Material for this exercise Block Start
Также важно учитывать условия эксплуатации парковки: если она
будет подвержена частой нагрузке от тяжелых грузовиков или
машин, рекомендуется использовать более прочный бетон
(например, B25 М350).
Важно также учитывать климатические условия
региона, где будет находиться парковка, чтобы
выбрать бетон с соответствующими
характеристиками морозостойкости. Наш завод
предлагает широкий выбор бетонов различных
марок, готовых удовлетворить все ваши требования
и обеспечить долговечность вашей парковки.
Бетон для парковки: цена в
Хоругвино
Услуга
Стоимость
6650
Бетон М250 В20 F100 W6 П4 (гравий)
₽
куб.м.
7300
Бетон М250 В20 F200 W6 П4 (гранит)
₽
Material for this exercise Block End
Material for this exercise Block Start
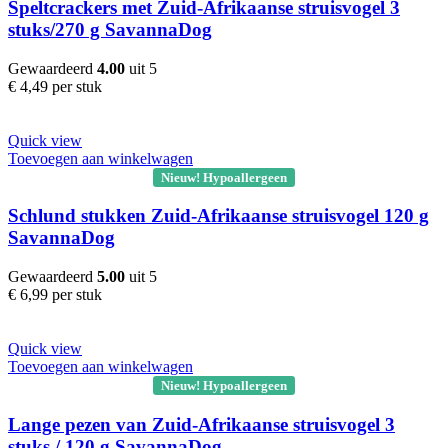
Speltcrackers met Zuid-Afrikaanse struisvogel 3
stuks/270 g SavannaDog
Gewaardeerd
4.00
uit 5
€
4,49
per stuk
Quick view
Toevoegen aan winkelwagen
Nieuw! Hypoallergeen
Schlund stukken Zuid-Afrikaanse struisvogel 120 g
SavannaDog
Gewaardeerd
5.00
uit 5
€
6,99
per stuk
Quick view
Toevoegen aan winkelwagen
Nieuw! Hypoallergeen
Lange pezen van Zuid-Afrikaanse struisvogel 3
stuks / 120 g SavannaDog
Material for this exercise Block End
§ **Task item**: Each line of the material above that contains the word "учитывать" counts once; report the total and nothing else.

§ **Solution to this task**: 2